Notwithstanding, LA but not RV function was associated with cardiovascular events. First, most of the events in the HFpEF and IASD group were linked to cardiac congestion induced by tachyarrhythmia. In contrast 2 out of 3 events in the NCD group were linked to coronary artery disease. In that regard, association of LA rather than RV function can - in parts - be interpreted due to the nature of cardiovascular events.
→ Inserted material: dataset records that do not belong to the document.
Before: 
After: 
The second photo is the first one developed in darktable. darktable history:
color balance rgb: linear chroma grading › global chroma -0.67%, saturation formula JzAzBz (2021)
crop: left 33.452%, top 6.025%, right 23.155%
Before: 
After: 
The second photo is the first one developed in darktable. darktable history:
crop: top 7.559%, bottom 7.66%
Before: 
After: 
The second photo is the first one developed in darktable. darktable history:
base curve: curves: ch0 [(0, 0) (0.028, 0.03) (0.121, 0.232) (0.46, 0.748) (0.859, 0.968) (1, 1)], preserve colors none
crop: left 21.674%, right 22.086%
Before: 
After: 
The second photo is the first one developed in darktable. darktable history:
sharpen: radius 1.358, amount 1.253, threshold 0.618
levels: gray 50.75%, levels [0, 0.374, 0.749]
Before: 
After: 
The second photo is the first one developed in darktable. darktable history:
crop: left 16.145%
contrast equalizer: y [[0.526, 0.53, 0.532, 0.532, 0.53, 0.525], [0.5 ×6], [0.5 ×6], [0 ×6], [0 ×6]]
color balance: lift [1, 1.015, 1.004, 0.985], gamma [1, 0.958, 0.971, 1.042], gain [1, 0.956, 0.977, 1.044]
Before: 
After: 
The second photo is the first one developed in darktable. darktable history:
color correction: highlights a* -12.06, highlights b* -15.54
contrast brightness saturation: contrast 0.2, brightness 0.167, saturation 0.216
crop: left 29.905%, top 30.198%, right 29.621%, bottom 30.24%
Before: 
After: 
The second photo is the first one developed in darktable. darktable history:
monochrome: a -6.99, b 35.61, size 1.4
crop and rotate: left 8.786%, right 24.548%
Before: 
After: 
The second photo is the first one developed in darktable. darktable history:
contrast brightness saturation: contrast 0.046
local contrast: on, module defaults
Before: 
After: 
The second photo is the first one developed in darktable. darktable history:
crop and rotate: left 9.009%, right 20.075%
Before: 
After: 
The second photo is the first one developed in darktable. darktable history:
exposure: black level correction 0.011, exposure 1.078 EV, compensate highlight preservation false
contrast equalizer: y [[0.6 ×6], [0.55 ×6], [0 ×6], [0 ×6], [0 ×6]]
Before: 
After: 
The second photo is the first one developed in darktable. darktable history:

Secondly, RV systolic dysfunction as RVEF < 47% has been reported to be associated with death and/or heart failure hospitalization34. In the present follow-up population, none presented with an RVEF below 47%. Lastly, more than half of all HFpEF patients had been identified by exercise-stress thresholds only13. Consequently, an average of 3 years between baseline and follow-up scan as well as a total of 4 years follow-up for event identification from baseline recruitment may be insufficient for full evaluation of the long-term impact of RV deterioration and heart failure hospitalisation/mortality.

Study limitations

Conclusions from the rescan follow-up of the monocentric HFpEF Stress Trial are based on limited patient numbers. Therefore, conclusions made must be considered hypothesis-generating sparking further research rather than final conclusions for the pathophysiology of HFpEF. Especially the low number of patients with IASD limits findings to a hypothesis-generating nature. Notwithstanding, identifying significant statistical changes within this small population underlines their prominence.

Conclusion

RV functional deterioration may be a pathophysiological feature of progress in early-stage HFpEF as opposed to NCD and HFpEF treated with IASD. Longitudinal deformation imaging may emerge more sensitive to unmask early changes as opposed to volumetric assessments. Further larger multi-centre studies are warranted to verify these hypothesis-generating results.